Hüsamettin Özkan'ın anlattığına göre o sırada Atina'da bulunan Kemal Derviş onu arayıp, "Ankara'dan ayrılma, beni bekle" demiş.
Daha sonra Özkan-
Derviş buluşmasında da, YTP'nin kurulması konusunda karara varmışlar.
Özkan, YTP'nin Genel Başkanı'nın Derviş olmasını istemiş. Ama Derviş, daha önce İsmail Cem'le görüşüp, Cem'in Genel Başkan olması konusunda anlaştığı için, bu gerçekleşmemiş.
Derviş neden tutum değiştirdi
Peki Derviş hem Özkan'ı, hem Cem'i YTP serüvenine sürükledikten sonra "Troika"yı bozup, neden CHP'ye katılmış? Hüsamettin Özkan'a göre "Derviş'in o sırada yaptığı ABD seyahatinde, onun görüşünü değiştiren bir şeyler olmuş olabilir." Paşaların "Hükümeti şu kursun" diye talimat verip bunu gazeteciler aracılığı ile siyasetçilere aktardıkları "Eski Türkiye"yi çabuk unutmadık mı? Neyse... neler olduğunu Özkan'ın anlattıklarını arşivden çıkartarak hatırlayalım:
"- İstifamdan 4-5 gün evvel Başbakanlık konutunda, Derviş'in de katıldığı bir zirve oldu. Derviş erken gelmiş, Ecevit'le özel görüşmüş.

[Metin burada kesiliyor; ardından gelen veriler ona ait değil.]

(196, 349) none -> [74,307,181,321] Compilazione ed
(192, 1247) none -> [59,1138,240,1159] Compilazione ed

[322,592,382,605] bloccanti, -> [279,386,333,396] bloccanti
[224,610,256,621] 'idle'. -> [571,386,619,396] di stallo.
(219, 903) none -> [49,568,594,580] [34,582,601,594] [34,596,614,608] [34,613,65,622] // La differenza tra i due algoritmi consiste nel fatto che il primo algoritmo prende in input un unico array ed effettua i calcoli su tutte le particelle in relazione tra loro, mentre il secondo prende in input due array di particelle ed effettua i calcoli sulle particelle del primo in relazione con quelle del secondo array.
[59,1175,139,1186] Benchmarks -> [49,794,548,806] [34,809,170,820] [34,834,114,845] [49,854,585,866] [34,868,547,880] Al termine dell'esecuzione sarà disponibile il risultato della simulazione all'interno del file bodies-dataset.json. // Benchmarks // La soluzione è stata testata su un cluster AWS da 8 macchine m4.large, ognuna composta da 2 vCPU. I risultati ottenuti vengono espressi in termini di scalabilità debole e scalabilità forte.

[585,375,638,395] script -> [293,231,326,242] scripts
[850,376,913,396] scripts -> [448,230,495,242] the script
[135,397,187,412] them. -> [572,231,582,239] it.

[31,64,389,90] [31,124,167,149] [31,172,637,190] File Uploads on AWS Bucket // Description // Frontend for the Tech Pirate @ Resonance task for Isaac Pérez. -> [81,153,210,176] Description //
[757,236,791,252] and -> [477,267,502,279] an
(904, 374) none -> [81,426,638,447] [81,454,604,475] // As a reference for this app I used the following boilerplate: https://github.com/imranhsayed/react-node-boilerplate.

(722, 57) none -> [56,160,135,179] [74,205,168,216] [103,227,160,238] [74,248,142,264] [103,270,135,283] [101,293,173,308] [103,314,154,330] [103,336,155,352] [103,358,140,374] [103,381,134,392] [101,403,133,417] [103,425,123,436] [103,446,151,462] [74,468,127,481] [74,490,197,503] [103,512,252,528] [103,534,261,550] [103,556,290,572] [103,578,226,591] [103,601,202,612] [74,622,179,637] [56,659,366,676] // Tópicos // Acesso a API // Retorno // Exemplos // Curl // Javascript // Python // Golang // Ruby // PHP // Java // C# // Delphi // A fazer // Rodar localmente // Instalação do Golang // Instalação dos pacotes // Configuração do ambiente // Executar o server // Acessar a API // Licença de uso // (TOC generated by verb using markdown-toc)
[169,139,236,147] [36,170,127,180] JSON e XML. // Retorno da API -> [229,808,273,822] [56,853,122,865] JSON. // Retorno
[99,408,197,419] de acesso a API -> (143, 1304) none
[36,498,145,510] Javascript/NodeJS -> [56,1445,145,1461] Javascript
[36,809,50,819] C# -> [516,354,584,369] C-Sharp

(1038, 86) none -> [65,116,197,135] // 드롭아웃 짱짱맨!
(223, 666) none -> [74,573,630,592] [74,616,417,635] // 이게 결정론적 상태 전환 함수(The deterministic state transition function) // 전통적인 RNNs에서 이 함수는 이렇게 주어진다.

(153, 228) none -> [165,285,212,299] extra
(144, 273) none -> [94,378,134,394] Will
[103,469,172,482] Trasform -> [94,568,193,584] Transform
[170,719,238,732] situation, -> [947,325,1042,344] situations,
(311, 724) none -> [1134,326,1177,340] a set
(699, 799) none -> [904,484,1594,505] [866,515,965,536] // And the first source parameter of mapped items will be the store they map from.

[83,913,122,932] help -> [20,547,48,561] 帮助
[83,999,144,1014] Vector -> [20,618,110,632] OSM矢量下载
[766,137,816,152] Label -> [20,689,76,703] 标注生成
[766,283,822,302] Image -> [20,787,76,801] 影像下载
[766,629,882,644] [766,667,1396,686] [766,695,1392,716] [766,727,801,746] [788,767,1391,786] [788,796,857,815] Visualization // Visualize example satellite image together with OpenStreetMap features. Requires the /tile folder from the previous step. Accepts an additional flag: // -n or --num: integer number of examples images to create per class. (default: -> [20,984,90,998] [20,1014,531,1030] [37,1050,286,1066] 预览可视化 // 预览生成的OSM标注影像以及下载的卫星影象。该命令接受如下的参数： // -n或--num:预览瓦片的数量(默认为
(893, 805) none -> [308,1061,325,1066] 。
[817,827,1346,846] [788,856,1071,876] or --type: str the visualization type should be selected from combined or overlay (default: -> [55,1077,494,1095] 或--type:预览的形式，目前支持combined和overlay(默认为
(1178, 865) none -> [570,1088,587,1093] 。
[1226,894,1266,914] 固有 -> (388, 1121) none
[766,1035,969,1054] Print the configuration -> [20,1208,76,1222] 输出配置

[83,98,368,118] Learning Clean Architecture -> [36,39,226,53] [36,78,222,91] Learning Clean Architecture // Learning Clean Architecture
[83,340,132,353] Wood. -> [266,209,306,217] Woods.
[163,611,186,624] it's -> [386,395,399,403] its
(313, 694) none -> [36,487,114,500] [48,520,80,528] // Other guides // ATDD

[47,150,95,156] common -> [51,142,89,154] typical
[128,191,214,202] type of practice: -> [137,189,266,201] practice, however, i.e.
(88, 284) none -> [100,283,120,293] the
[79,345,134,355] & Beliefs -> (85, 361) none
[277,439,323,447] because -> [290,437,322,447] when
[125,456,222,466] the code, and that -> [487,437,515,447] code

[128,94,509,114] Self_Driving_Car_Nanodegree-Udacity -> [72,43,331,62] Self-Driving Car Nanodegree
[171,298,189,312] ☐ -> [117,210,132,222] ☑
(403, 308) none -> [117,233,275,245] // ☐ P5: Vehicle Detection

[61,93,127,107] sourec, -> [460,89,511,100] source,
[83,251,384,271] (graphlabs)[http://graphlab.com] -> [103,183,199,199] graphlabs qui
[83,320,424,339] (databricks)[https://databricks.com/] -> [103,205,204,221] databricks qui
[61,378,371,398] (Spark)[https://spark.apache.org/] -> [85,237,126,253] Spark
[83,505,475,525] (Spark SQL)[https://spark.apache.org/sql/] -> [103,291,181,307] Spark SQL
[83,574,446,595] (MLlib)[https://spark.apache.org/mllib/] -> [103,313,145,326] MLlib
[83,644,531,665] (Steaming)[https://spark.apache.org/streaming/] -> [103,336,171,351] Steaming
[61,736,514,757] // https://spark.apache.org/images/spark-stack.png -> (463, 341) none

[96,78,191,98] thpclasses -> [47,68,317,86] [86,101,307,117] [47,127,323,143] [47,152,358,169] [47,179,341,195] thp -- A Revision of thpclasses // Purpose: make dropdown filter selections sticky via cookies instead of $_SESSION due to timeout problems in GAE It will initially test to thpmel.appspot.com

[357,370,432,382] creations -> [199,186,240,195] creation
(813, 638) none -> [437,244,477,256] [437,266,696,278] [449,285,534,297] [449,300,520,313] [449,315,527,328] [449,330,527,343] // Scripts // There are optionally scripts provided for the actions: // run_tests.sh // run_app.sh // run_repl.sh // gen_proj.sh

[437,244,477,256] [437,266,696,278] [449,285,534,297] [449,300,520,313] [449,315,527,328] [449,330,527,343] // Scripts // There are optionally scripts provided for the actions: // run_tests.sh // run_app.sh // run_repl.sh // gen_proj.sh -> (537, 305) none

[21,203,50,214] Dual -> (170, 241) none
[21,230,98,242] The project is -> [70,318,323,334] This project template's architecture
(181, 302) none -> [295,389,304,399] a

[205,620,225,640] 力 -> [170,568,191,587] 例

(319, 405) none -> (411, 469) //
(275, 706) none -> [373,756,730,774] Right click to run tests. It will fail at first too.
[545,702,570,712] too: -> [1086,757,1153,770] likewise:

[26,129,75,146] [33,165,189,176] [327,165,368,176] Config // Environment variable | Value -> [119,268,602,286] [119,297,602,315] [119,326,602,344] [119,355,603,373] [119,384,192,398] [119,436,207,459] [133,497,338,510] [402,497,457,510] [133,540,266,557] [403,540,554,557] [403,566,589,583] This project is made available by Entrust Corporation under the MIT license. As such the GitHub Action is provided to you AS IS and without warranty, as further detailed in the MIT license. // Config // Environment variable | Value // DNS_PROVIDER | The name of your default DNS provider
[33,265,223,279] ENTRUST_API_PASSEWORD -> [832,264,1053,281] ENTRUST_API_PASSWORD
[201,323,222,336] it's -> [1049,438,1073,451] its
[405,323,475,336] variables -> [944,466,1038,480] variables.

Toplantı başlayınca bir rapor gündeme geldi. "Hastane raporu gerekli" konuşması oldu, ben tepki gösterdim, "Daha önce de kriz oldu, Ecevit hasta mıydı" dedim. Sonra Ecevit bana, Derviş'in kendisinden istifasını istediğini söyledi. Sağlık raporu alması gerektiğini ise Mesut Yılmaz söyledi."
Ne dersiniz? Bu defa sivil paşalardan gelen İhsanoğlu'nun aday olması talimatını Kılıçdaroğlu'na yine bir gazeteci mi arz etmiştir?